From Simple English Wikipedia, the free encyclopedia

Long pieces of classical music are often divided into movements. They are like different sections of the piece. Movements can be quite short, or extremely long. If you listen to a symphony it may often be divided into four movements. In the time of Haydn and Mozart the four movements were normally: a fast movement, a slow movement, a dance-like movement (minuet) and a fast movement to end the work.

Concert programmes usually show how many movements there are in the work that is being performed. It may show this using Italian musical terms (e.g. Allegro meaning fast, Presto meaning very fast or Andante meaning a gentle walking pace). Here is an example:

Robert Schumann: Symphony no 4 in D minor op.120

  1. Andante con moto – Allegro di molto
  2. Romanze: Andante
  3. Scherzo: Presto
  4. Finale: Allegro vivace - Presto


Sometimes an orchestra will take a minute or two to retune their instruments, especially in a symphony by Mahler or Shostakovich where one movement might be as long as 25 minutes. At other times the conductor or performer will want to go almost straight on with hardly any break. Sometimes the composer shows that there should be no break at all between movements.

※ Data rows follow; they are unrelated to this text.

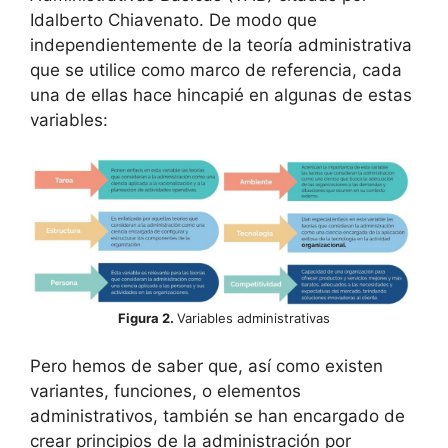
Idalberto Chiavenato. De modo que
independientemente de la teoría administrativa
que se utilice como marco de referencia, cada
una de ellas hace hincapié en algunas de estas
variables:
Figura 2.
Variables administrativas
Pero hemos de saber que, así como existen
variantes, funciones, o elementos
administrativos, también se han encargado de
crear principios de la administración por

Audiences in the olden days often used to clap between movements, but usually these days they wait until the end of the work to applaud.

The German word for “movement” (in this musical sense) is “Satz” which really means “sentence”. A movement is like a sentence: a collection of things that belong together to make sense. All the movements together are like several sentences: they tell the whole story of music.